Engineering Honours Degree, 2012

University of Adelaide


Fines migration is a wide spread physics mechanism of formation damage in oilfields. In particular, a significant injectivity decline due to fines mobilisation and straining has been widely reported. A predictive mathematical model for injectivity impairment due to fines migration, which permits optimisation of the injection, is not available in contemporary literature.

The physics of fines mobilisation, migration and straining were analysed during water injection into an oilfield, in order to predict injectivity decline. An analytical model was developed accounting for fines detachment, migration and straining, with subsequent permeability decline. The model may be used for injectivity forecasting at the well scale. The modelling describes fines mobilisation near to the well, their migration, straining and even re-attachment far away from the well.

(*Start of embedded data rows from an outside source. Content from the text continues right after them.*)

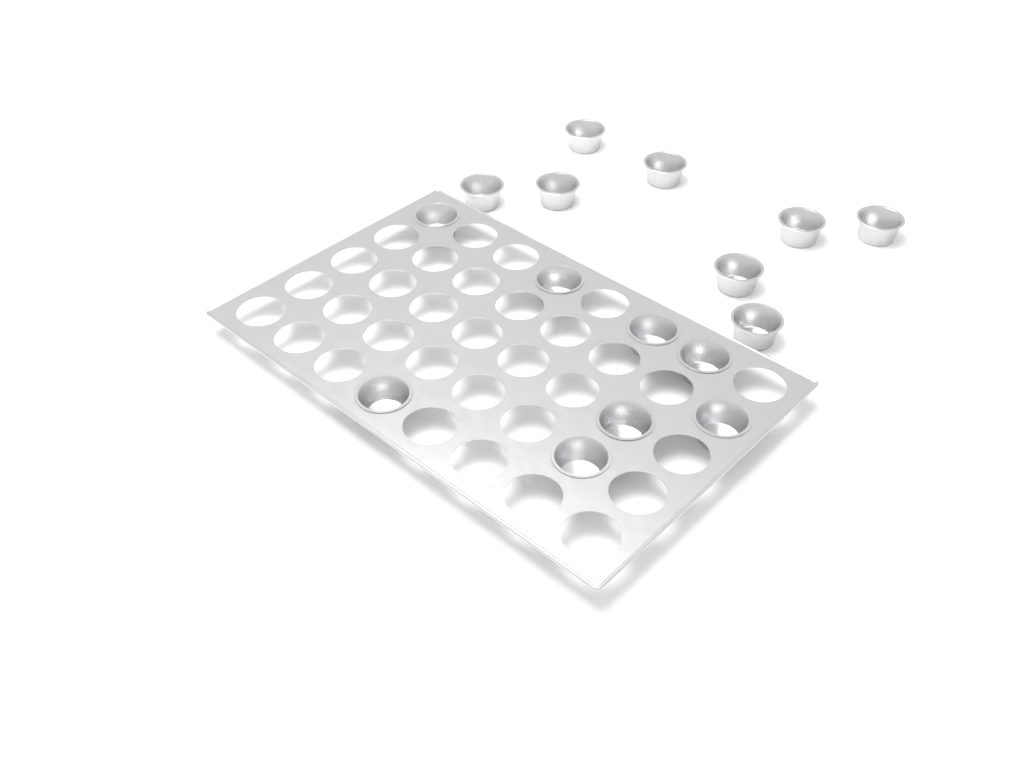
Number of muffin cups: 16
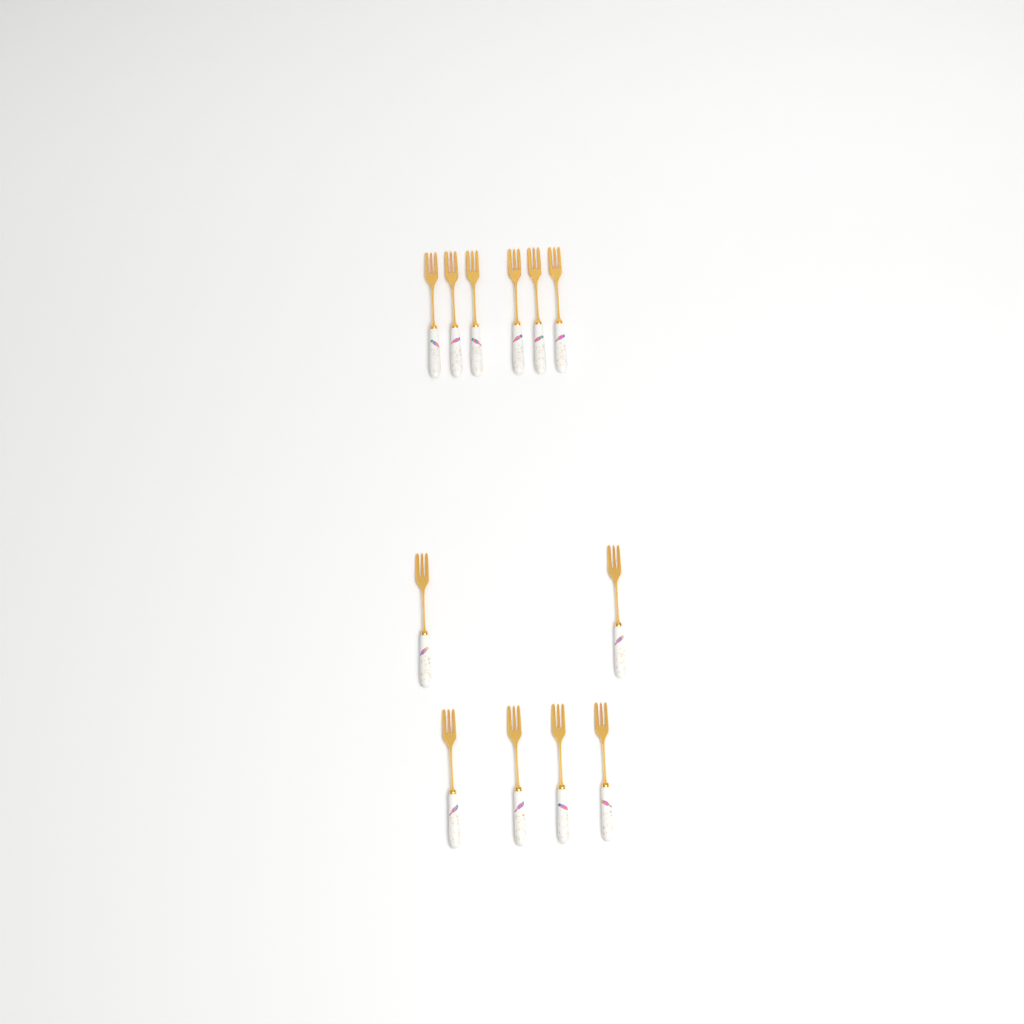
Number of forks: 12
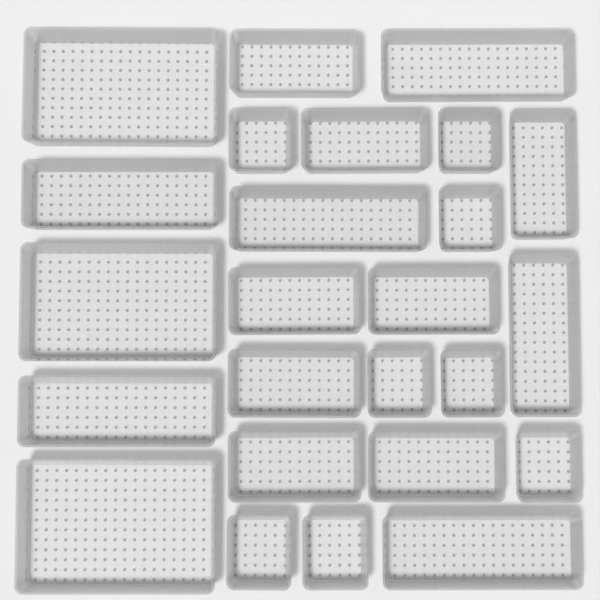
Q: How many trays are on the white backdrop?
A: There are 25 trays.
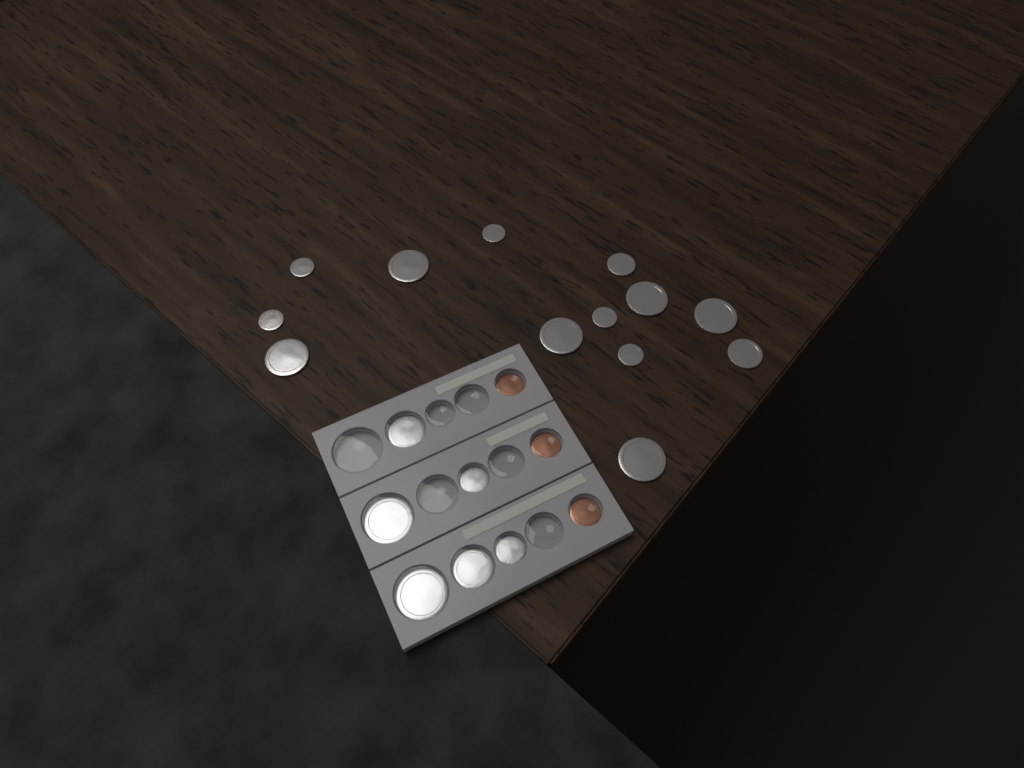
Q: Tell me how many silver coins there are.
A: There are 19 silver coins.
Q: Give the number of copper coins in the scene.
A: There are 3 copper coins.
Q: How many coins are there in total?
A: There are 22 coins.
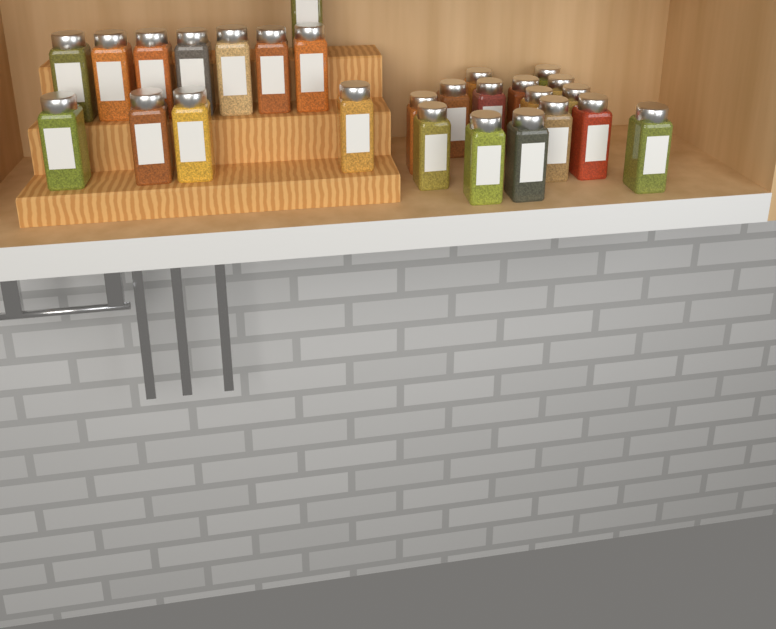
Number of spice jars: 27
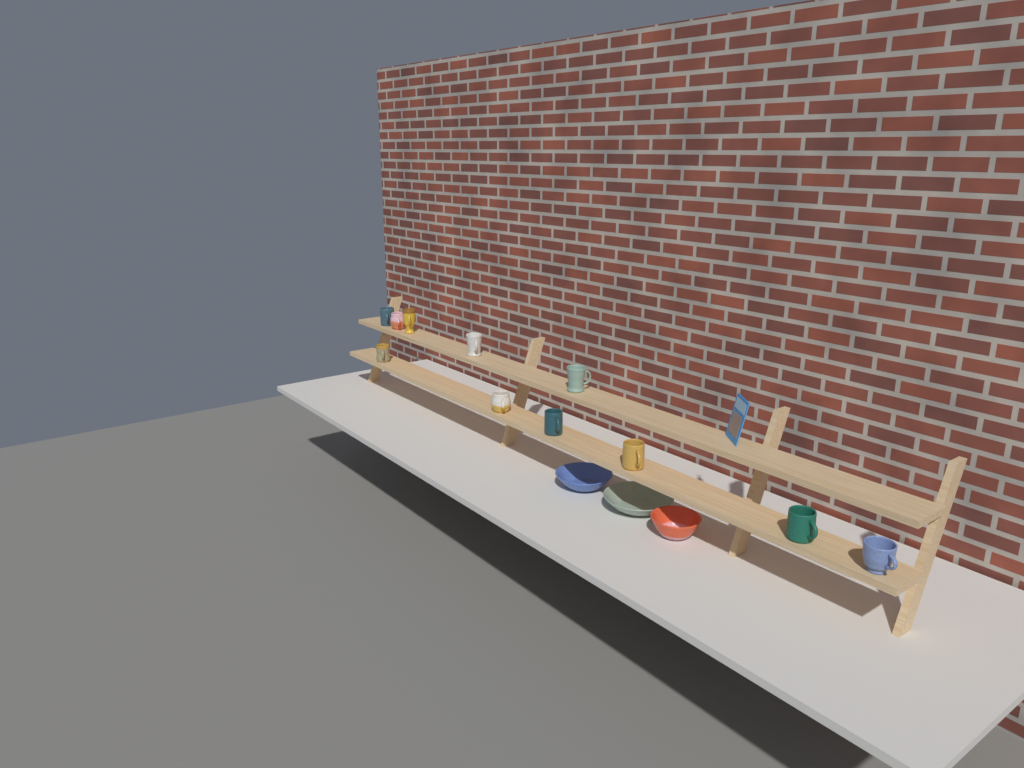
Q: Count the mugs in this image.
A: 11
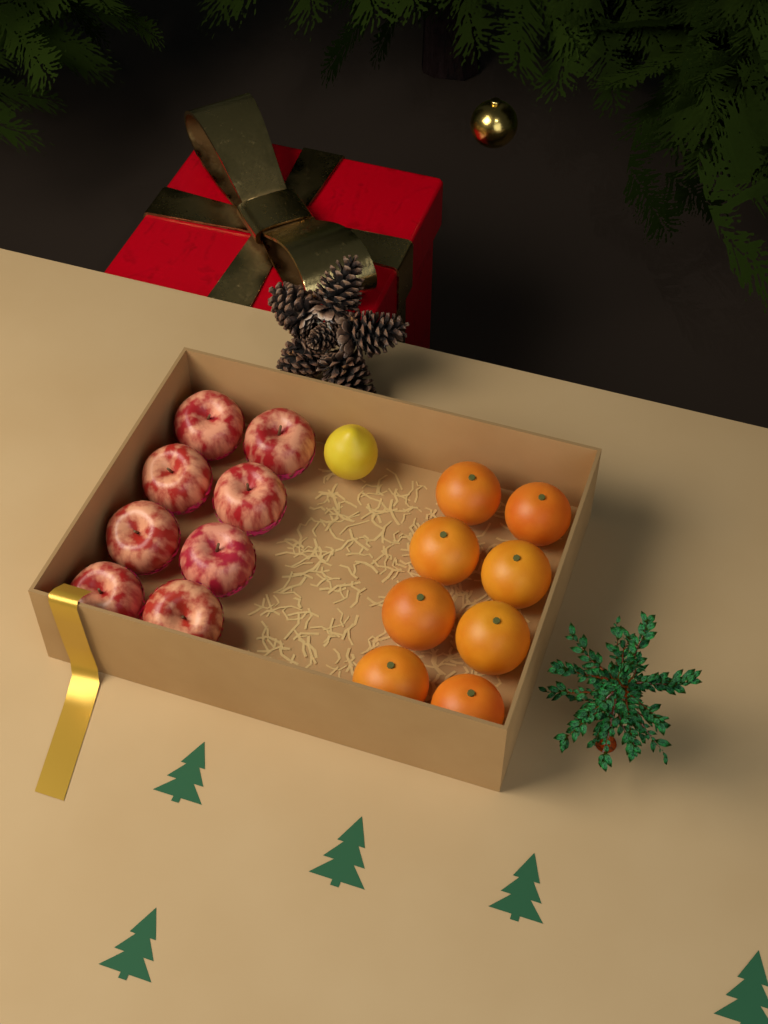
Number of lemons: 1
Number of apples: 8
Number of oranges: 8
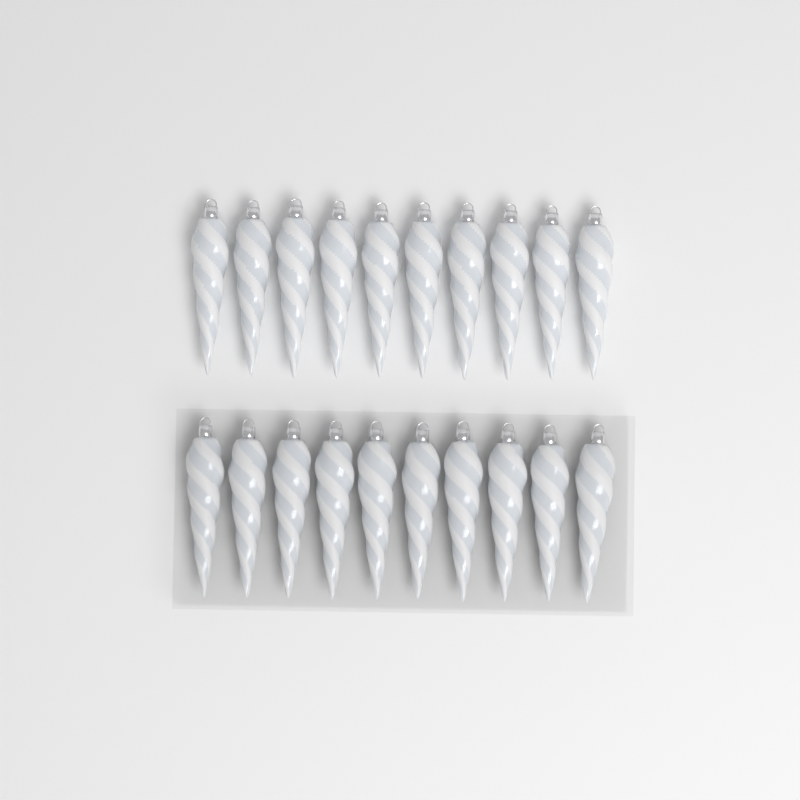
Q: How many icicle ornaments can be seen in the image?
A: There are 20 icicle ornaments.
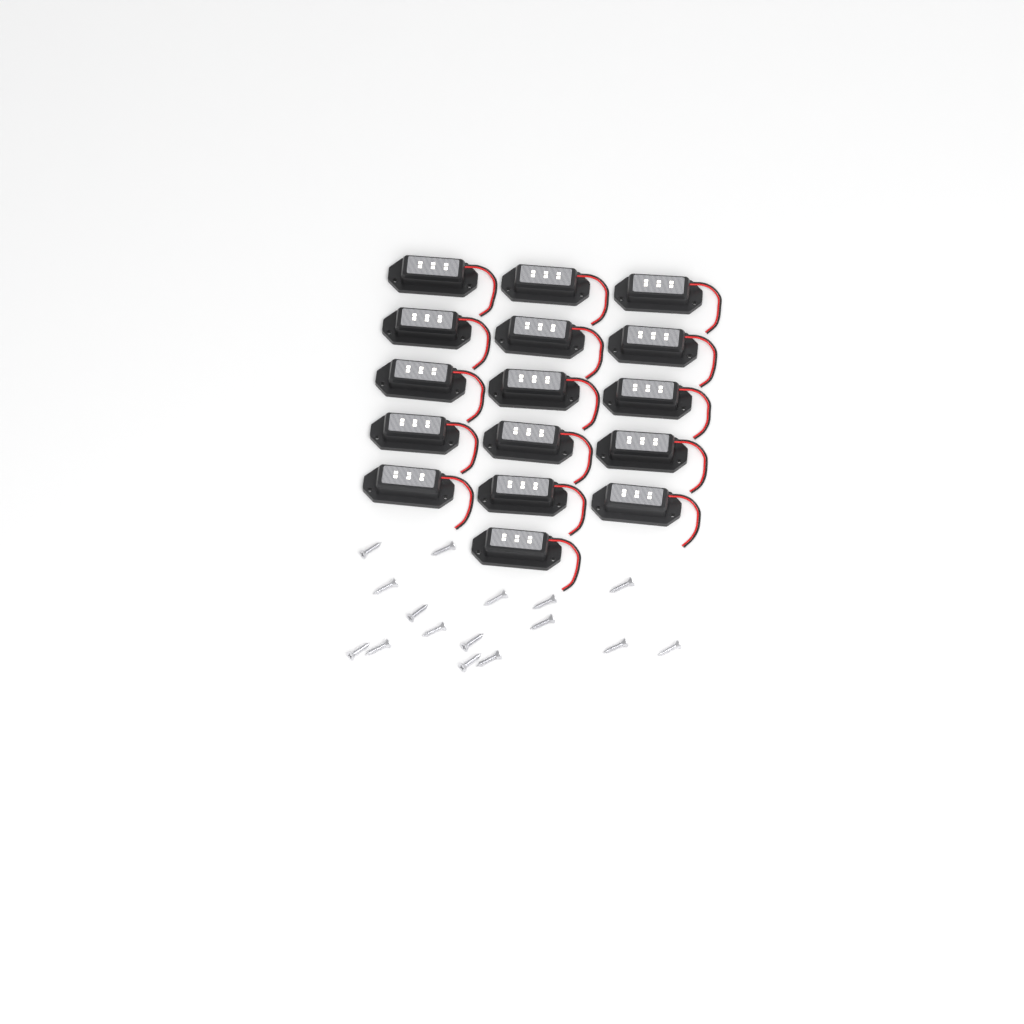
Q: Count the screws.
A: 16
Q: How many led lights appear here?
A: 16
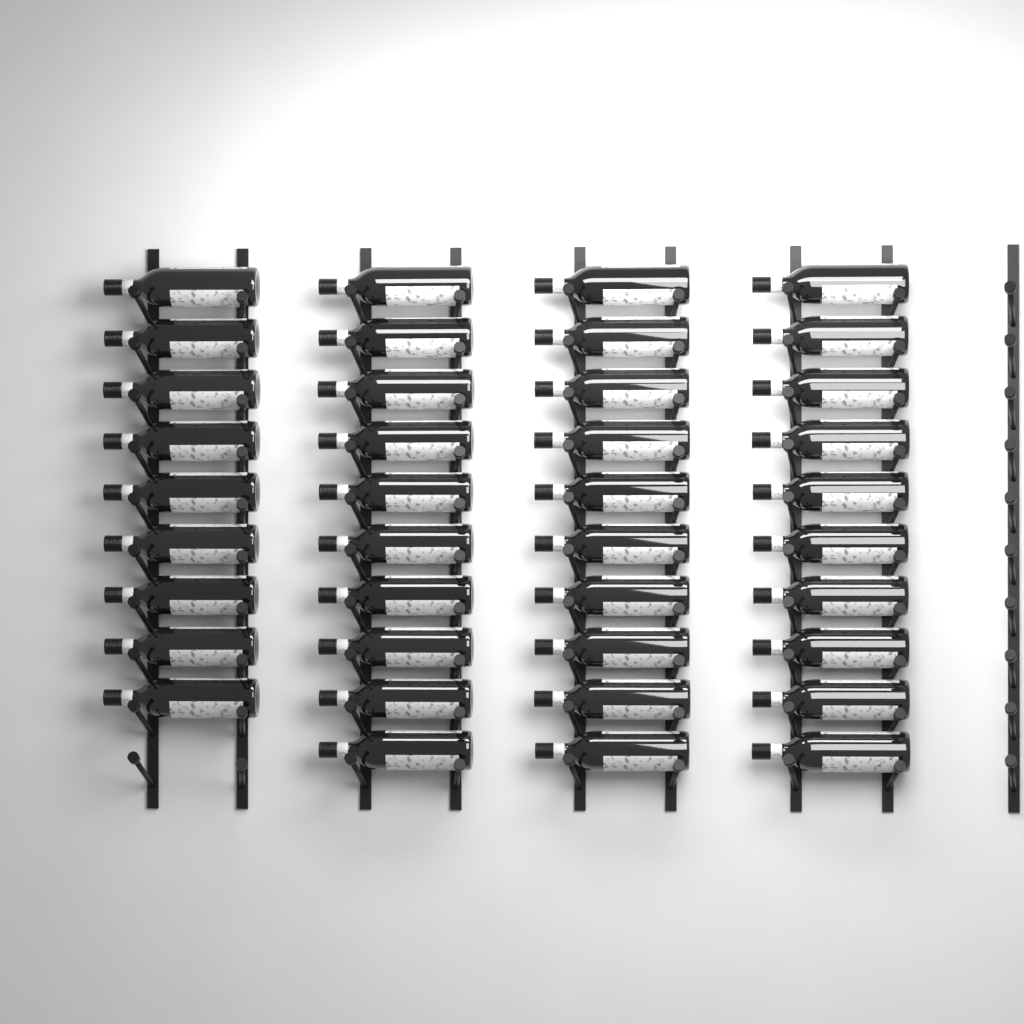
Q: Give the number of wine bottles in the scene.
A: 39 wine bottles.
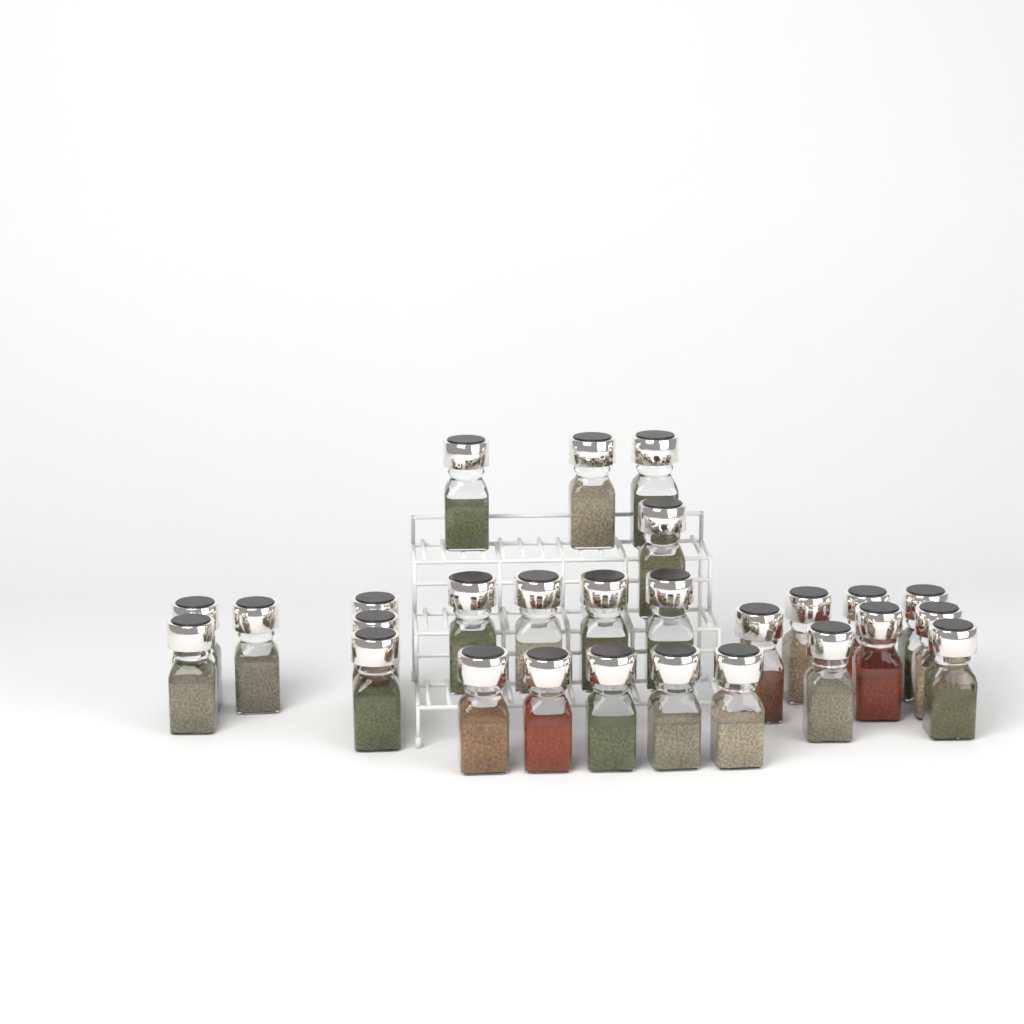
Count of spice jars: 27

An explicit formula for injectivity decline permits the planning of well stimulation. It may also predict whether higher injection rates would improve or worsen the injectivity.  A formula for the radius of the damaged zone permits determining the amount of acid during acidising and depth of holes during re-perforation. Explicit expressions for attached and strained fines concentrations resulted in exact formulae for injectivity index versus time. The typical size of the damaged zone is 1-3 m. Injectivity decreases quickly at the beginning of injection and stabilises with time. Typically, the injectivity decreases 1.5-4 times.